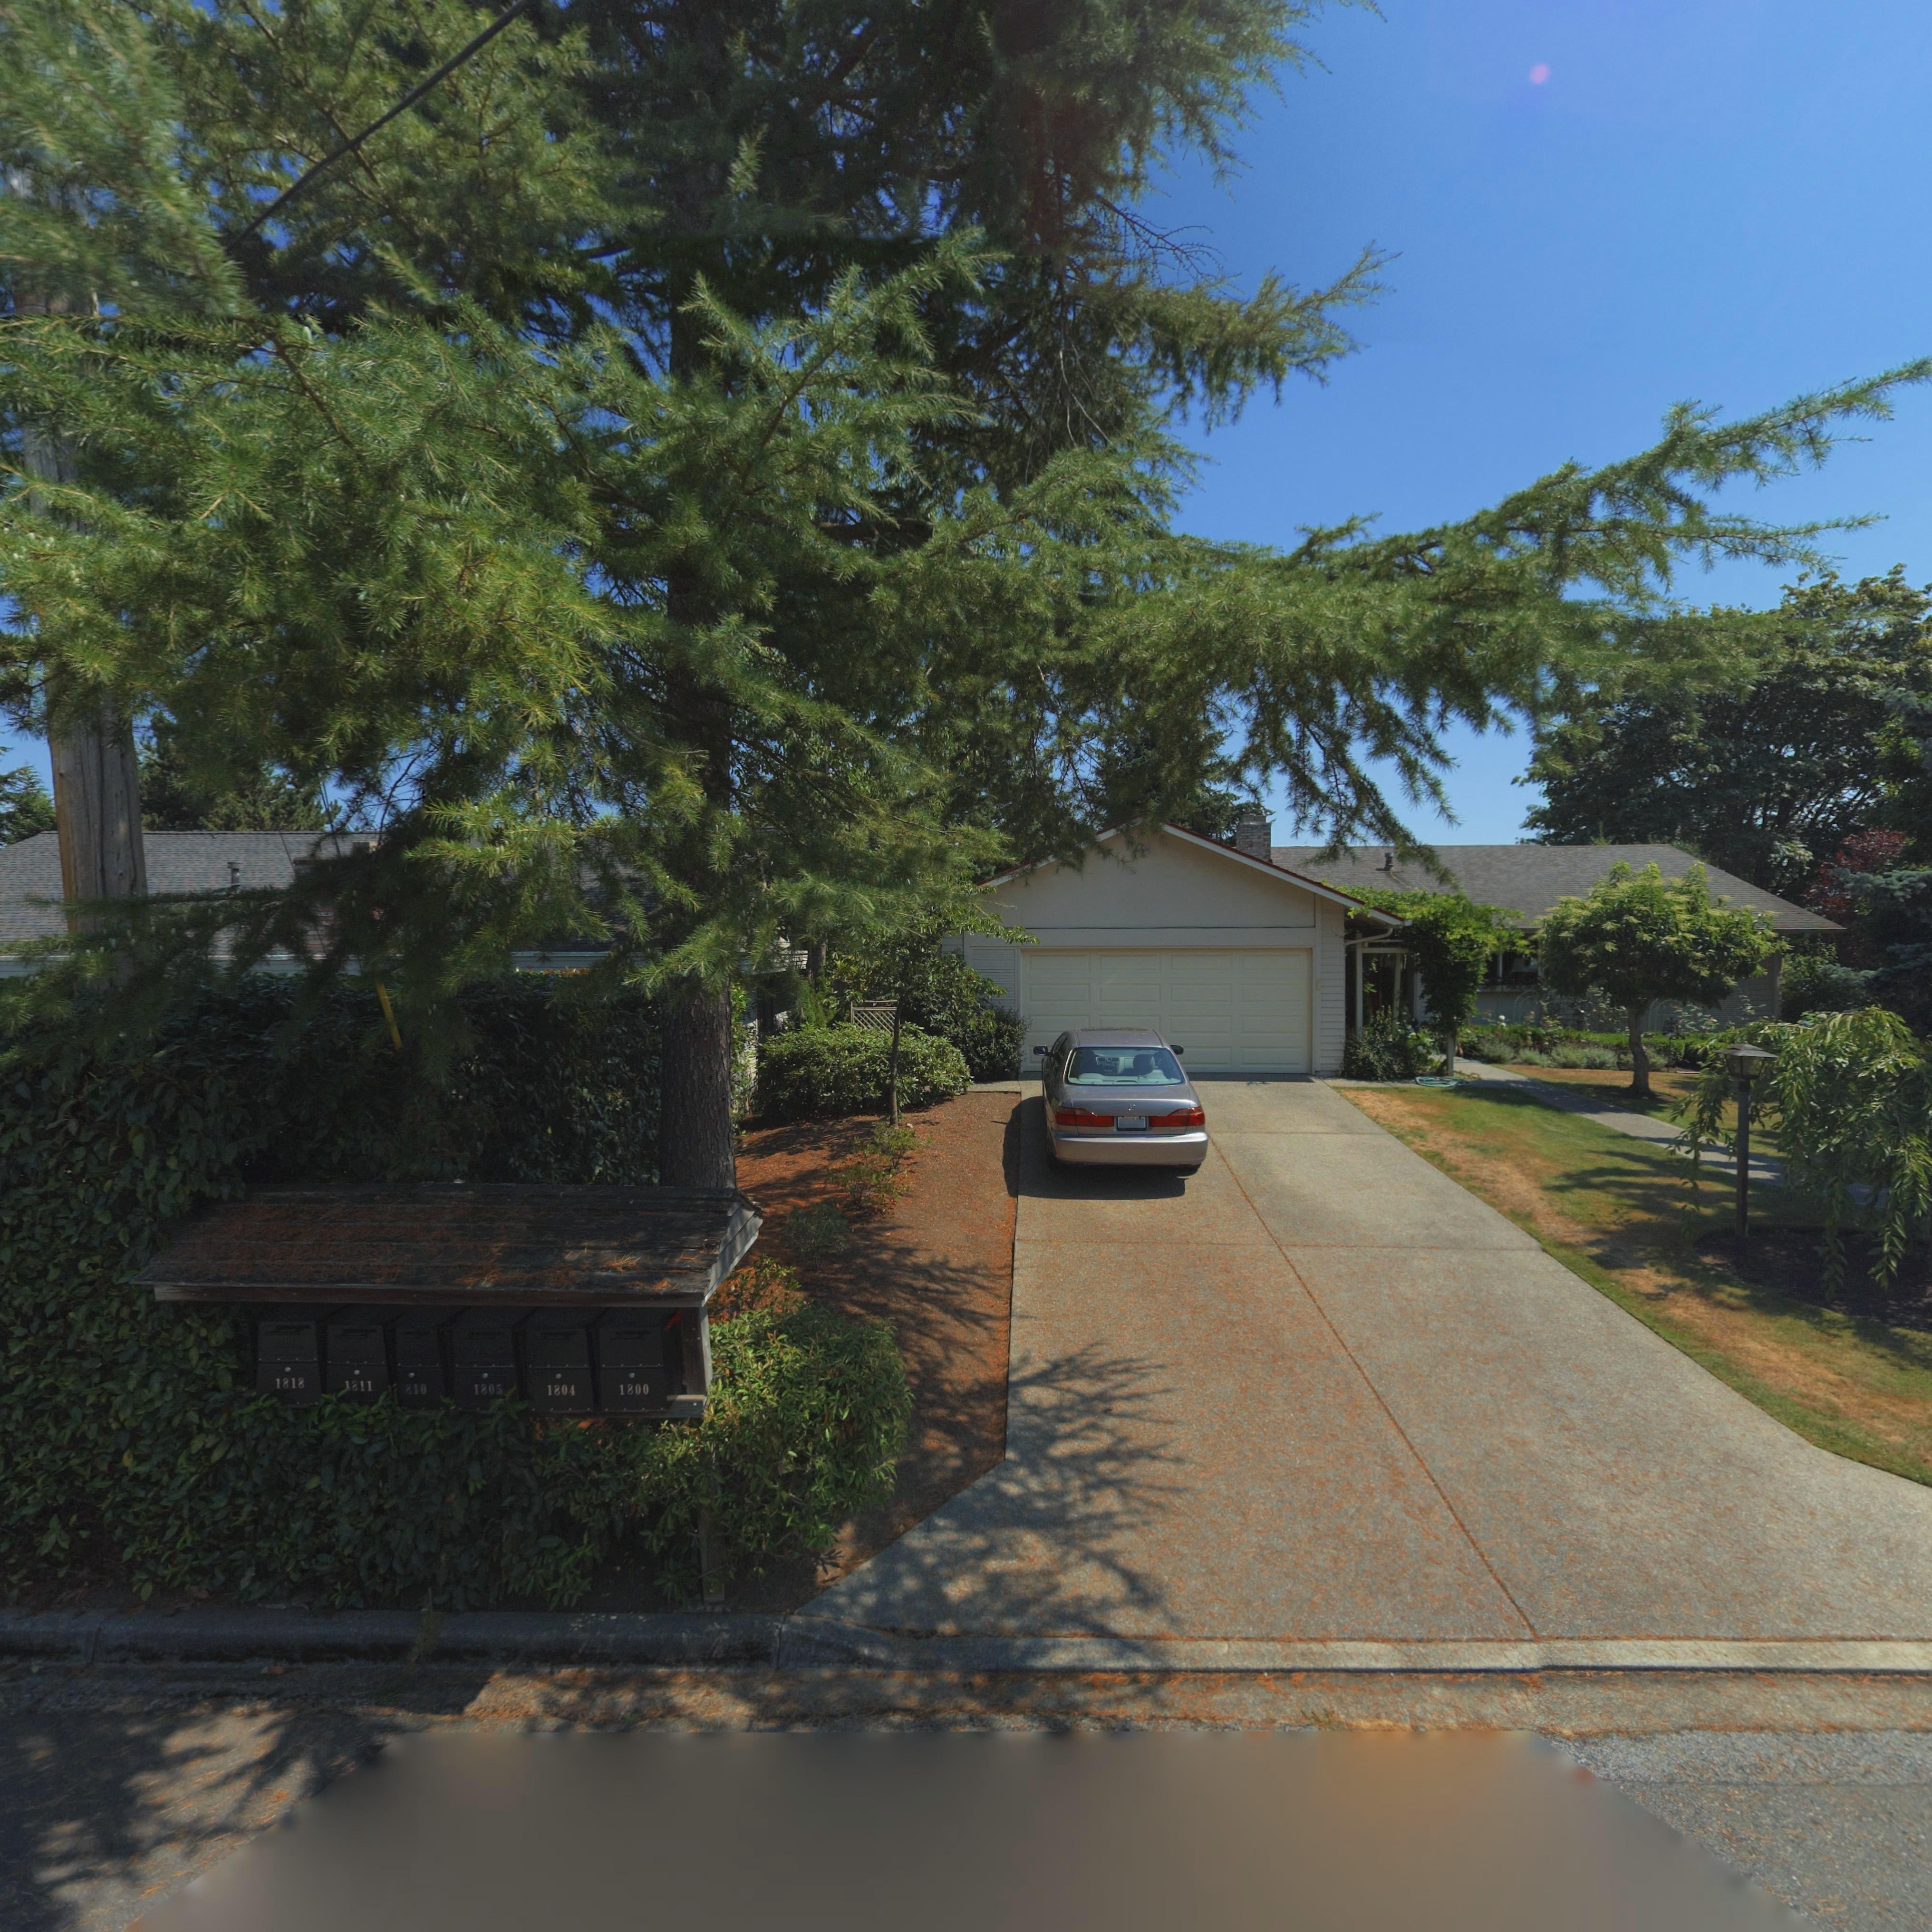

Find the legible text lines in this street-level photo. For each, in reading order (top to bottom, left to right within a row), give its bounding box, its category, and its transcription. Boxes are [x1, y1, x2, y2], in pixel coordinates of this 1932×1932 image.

[274, 1377, 306, 1390] StreetNumber: 1818
[345, 1380, 372, 1392] StreetNumber: 1811
[406, 1383, 427, 1395] StreetNumber: 810
[474, 1383, 502, 1395] StreetNumber: 1805
[547, 1384, 576, 1396] StreetNumber: 1804
[618, 1383, 649, 1397] StreetNumber: 1800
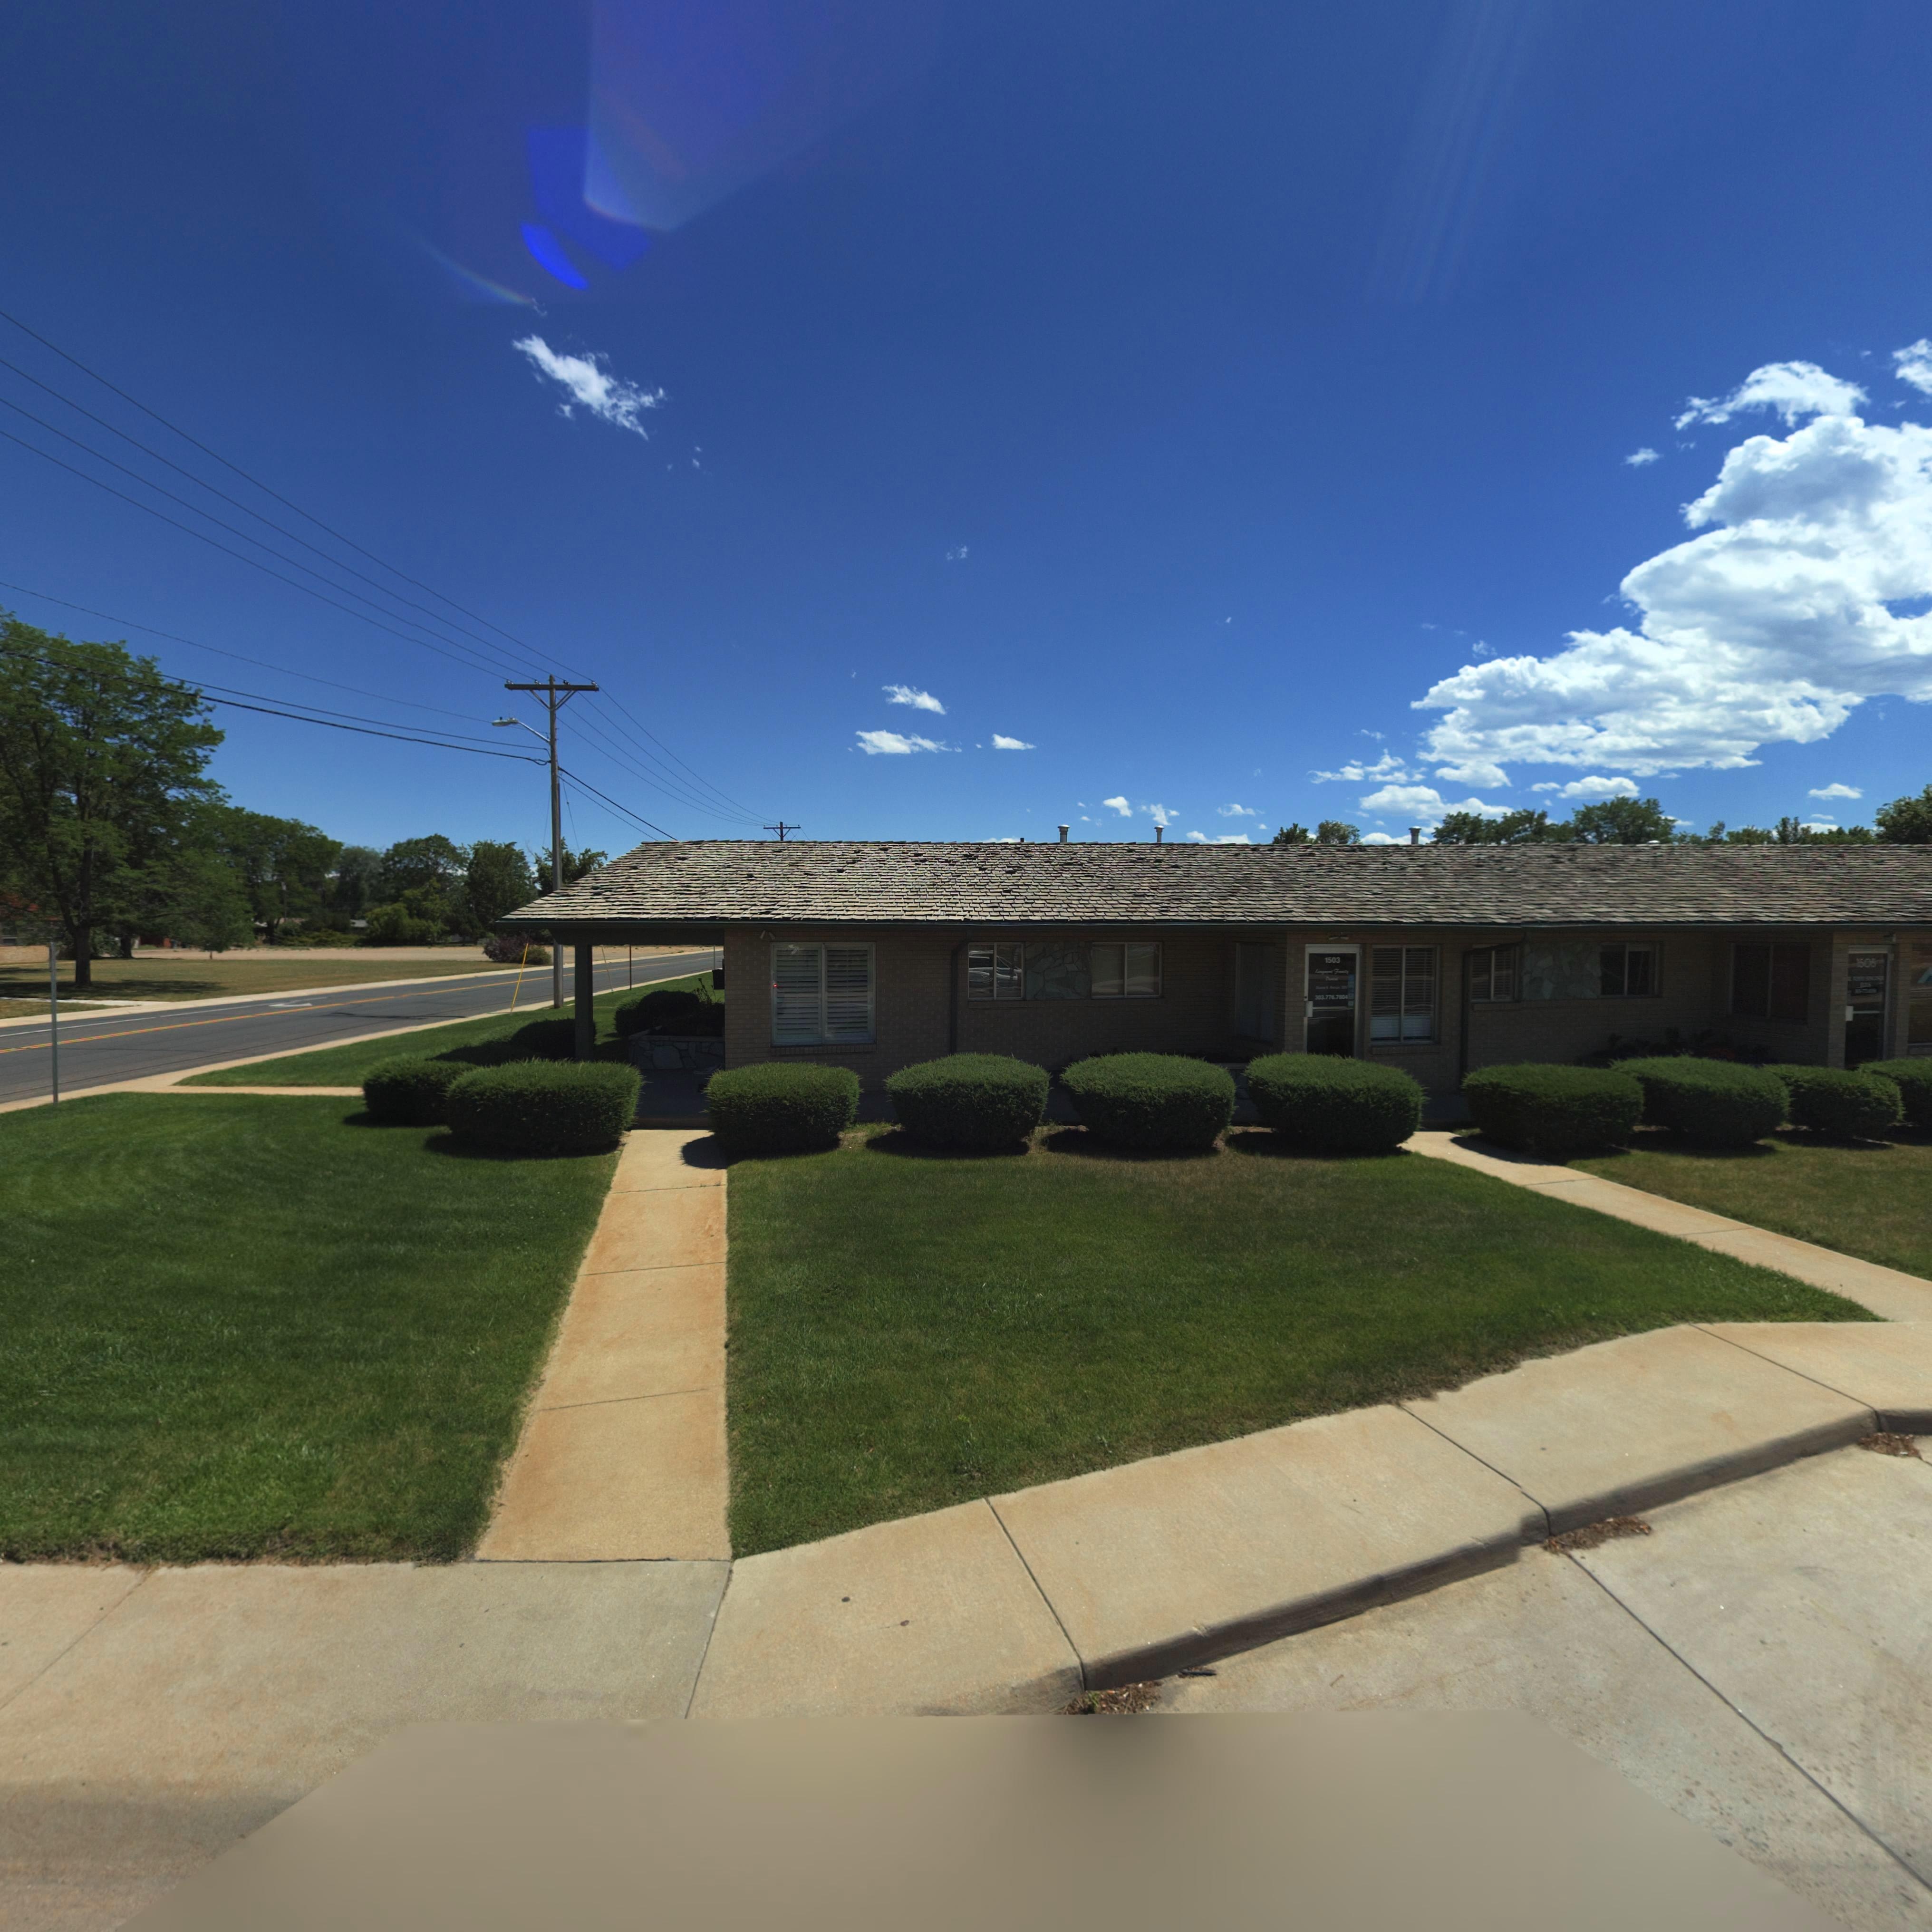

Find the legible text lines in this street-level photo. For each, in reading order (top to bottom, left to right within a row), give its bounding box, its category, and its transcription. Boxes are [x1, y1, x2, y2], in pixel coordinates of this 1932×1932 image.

Exercise details :: Can you copy out every line of the rows above verbatim, leaving out the pictures?

Solution for this problem ::
Find the legible text lines in this street-level photo. For each, in reading order (top to bottom, left to right within a row), give its bounding box, its category, and its transcription. Boxes are [x1, y1, x2, y2], in pixel coordinates of this 1932×1932 image.

[274, 1377, 306, 1390] StreetNumber: 1818
[345, 1380, 372, 1392] StreetNumber: 1811
[406, 1383, 427, 1395] StreetNumber: 810
[474, 1383, 502, 1395] StreetNumber: 1805
[547, 1384, 576, 1396] StreetNumber: 1804
[618, 1383, 649, 1397] StreetNumber: 1800

Find the legible text lines in this street-level photo. For each, in reading order (top to bottom, left to right within a row), give its bounding box, its category, and its transcription. Boxes are [x1, y1, x2, y2], in pixel coordinates of this 1932×1932 image.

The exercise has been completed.